[Stored data entries]

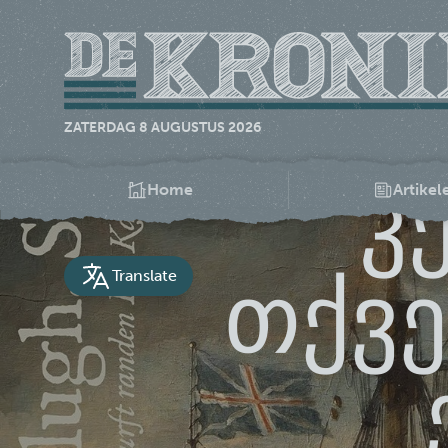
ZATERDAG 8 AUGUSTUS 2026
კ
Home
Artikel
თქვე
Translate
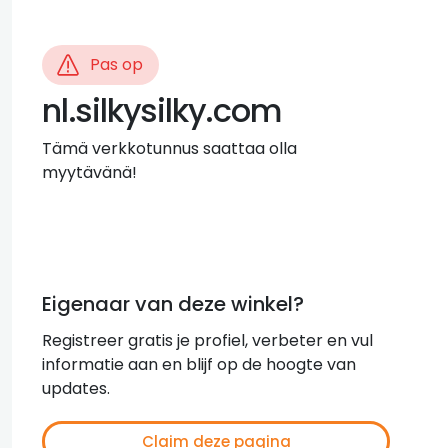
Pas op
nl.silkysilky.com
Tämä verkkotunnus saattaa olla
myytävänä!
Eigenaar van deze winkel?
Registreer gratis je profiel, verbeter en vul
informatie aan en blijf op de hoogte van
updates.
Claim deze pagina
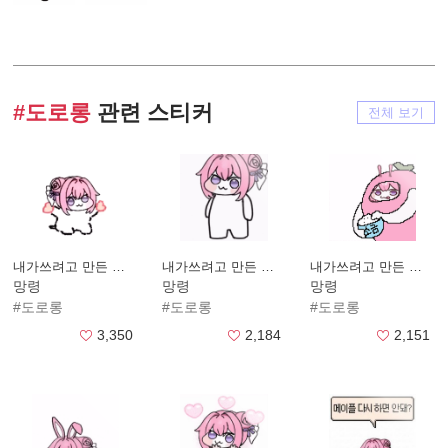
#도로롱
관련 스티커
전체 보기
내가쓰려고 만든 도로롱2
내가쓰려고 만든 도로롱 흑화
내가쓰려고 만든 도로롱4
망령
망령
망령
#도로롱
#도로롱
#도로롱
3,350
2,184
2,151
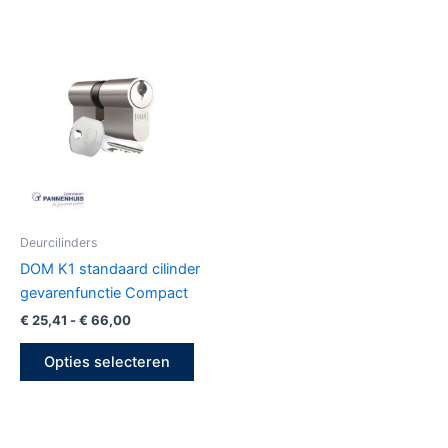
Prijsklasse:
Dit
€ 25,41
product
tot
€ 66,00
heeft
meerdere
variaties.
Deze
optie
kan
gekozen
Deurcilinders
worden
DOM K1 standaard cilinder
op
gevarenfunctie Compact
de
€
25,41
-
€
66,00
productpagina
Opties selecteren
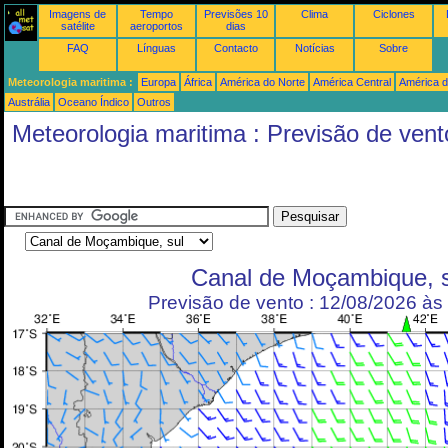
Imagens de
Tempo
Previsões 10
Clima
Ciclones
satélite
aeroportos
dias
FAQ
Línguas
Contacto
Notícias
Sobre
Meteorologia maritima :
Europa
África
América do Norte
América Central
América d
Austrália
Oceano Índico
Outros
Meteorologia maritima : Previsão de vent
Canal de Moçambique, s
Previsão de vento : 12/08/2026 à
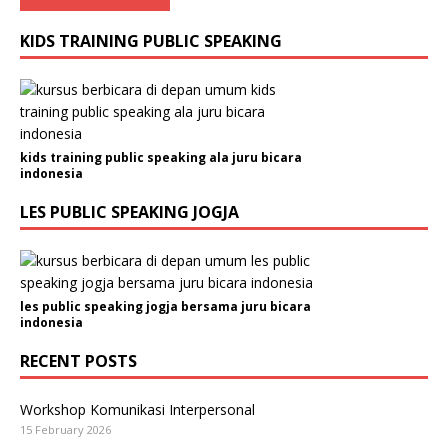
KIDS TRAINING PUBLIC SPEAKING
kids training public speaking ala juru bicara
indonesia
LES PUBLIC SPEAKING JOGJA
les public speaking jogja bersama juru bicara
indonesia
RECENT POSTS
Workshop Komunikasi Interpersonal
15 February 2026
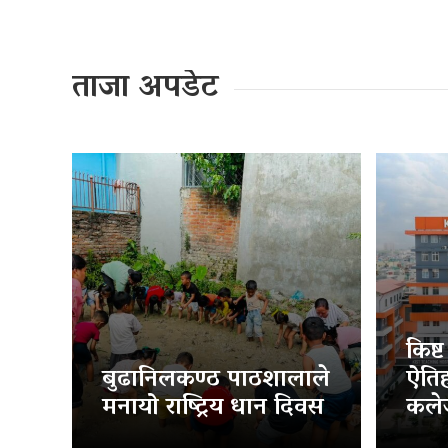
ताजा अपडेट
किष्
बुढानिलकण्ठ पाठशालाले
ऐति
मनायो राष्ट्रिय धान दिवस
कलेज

---

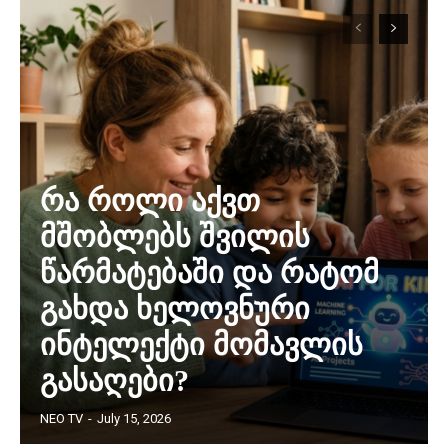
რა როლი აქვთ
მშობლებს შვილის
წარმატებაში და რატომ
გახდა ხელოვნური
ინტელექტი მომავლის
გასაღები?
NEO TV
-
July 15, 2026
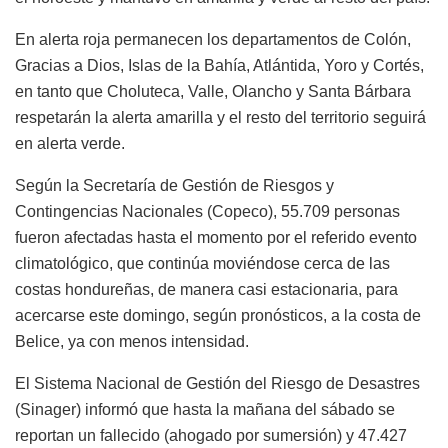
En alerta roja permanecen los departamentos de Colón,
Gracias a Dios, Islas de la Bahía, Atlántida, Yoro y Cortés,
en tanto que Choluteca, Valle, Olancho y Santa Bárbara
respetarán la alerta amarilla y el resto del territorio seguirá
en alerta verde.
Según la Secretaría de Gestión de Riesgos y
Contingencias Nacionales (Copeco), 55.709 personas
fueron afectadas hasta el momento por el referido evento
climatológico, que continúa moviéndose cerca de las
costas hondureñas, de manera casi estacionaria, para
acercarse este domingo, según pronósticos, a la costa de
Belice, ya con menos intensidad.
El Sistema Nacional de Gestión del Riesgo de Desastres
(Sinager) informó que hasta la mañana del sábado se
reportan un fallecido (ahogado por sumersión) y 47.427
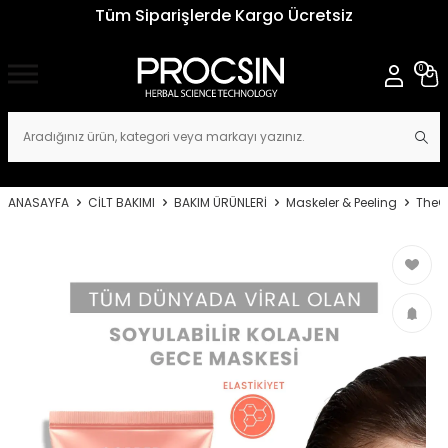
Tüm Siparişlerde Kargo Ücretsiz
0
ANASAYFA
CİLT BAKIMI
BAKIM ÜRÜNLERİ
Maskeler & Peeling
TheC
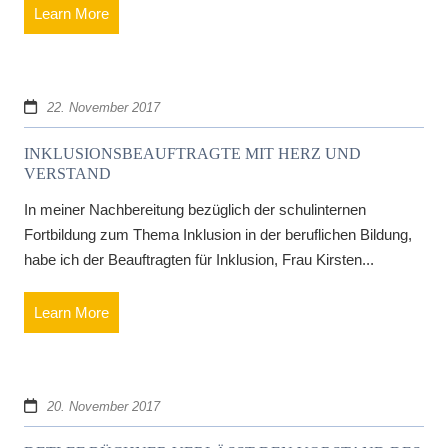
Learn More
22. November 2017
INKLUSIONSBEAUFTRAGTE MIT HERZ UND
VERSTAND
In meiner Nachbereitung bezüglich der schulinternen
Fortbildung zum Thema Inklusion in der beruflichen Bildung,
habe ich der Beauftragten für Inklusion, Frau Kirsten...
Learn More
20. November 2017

...

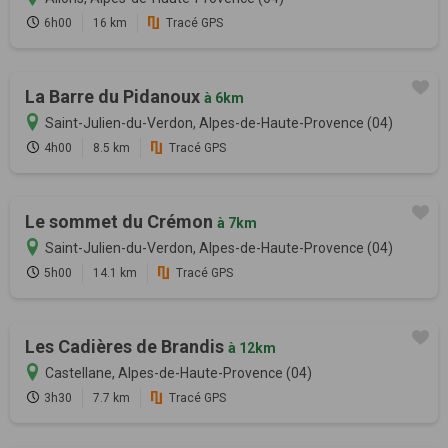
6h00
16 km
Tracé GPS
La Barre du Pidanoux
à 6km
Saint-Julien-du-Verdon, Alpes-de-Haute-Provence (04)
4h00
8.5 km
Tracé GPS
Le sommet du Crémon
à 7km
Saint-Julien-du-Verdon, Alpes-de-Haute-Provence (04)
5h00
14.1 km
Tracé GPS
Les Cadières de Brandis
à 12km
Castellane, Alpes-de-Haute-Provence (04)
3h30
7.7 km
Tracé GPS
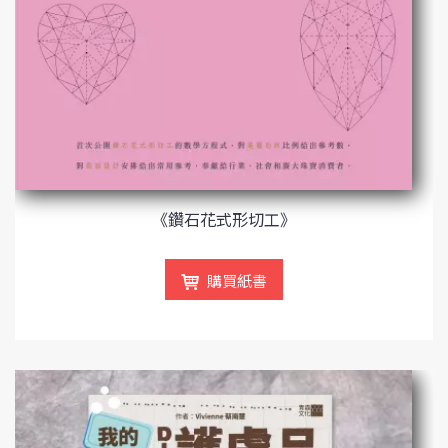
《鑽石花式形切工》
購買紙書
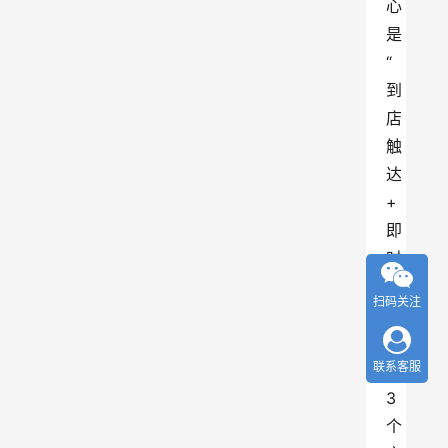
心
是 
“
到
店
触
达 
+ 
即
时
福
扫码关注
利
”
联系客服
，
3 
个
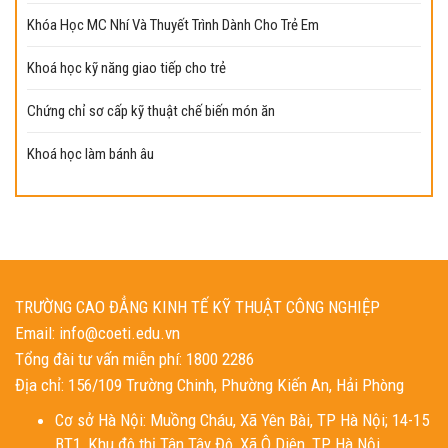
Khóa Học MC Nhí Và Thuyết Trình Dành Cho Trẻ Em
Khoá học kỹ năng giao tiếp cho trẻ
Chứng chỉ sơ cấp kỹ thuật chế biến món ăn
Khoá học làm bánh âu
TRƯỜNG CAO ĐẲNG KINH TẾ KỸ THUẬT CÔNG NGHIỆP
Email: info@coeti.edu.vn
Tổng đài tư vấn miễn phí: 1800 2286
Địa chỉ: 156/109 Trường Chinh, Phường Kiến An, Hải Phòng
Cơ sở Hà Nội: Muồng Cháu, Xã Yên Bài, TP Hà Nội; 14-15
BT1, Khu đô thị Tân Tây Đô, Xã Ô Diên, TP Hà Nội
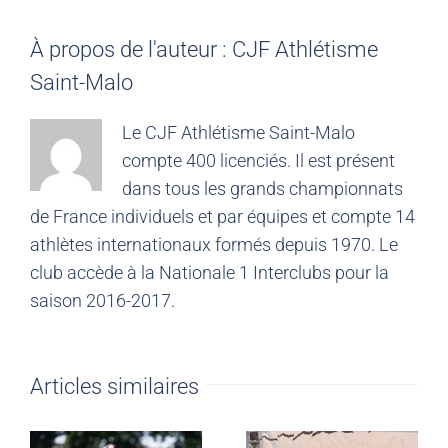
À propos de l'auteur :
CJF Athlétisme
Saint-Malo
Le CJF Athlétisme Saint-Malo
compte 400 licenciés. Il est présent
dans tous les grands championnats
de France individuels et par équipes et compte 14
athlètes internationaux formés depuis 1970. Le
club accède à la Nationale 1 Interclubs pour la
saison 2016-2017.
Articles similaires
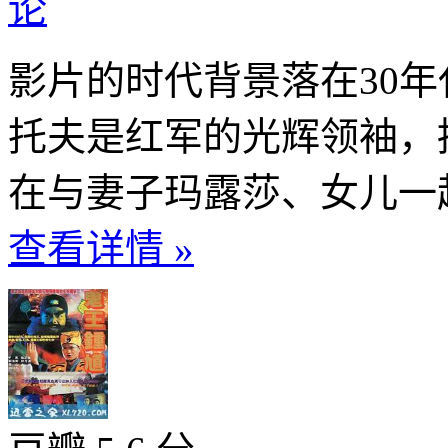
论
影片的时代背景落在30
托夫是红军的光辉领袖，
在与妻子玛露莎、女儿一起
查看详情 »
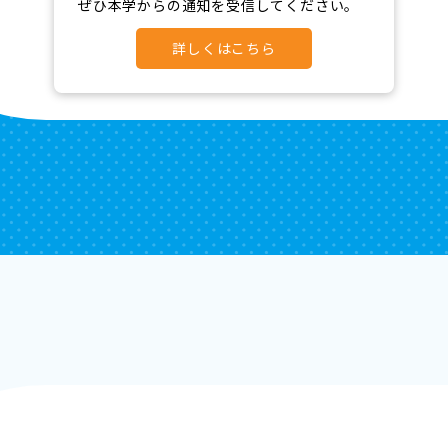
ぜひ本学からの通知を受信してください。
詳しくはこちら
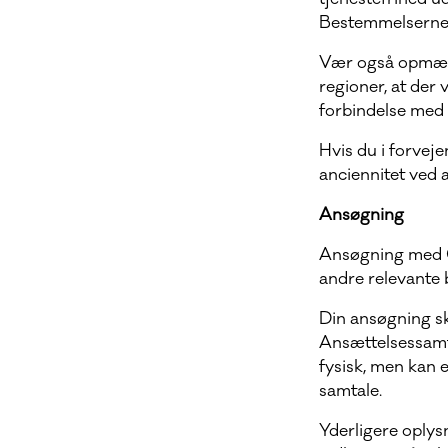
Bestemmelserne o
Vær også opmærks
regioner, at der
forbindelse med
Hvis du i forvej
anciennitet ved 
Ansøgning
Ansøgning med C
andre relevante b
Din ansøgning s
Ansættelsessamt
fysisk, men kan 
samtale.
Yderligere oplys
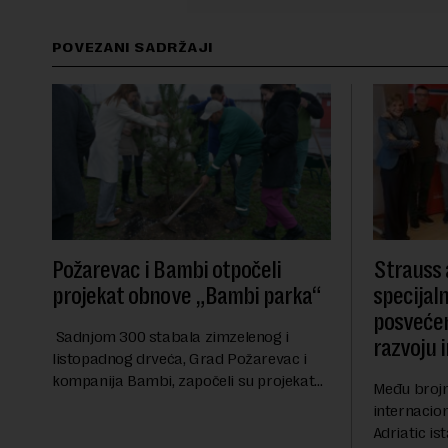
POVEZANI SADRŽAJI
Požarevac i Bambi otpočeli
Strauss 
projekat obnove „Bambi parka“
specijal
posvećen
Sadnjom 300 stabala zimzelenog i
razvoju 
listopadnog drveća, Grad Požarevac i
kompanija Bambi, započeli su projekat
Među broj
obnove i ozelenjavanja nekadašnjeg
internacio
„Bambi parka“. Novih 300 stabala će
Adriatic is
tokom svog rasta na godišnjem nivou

- [Task description] Set down word for word the lines in the entries from the line containing "En alerta roja" through the line containing "Contingencias Nacionales (Copeco), 55.709", including both of those lines.

- [Solution for this exercise]
En alerta roja permanecen los departamentos de Colón,
Gracias a Dios, Islas de la Bahía, Atlántida, Yoro y Cortés,
en tanto que Choluteca, Valle, Olancho y Santa Bárbara
respetarán la alerta amarilla y el resto del territorio seguirá
en alerta verde.
Según la Secretaría de Gestión de Riesgos y
Contingencias Nacionales (Copeco), 55.709 personas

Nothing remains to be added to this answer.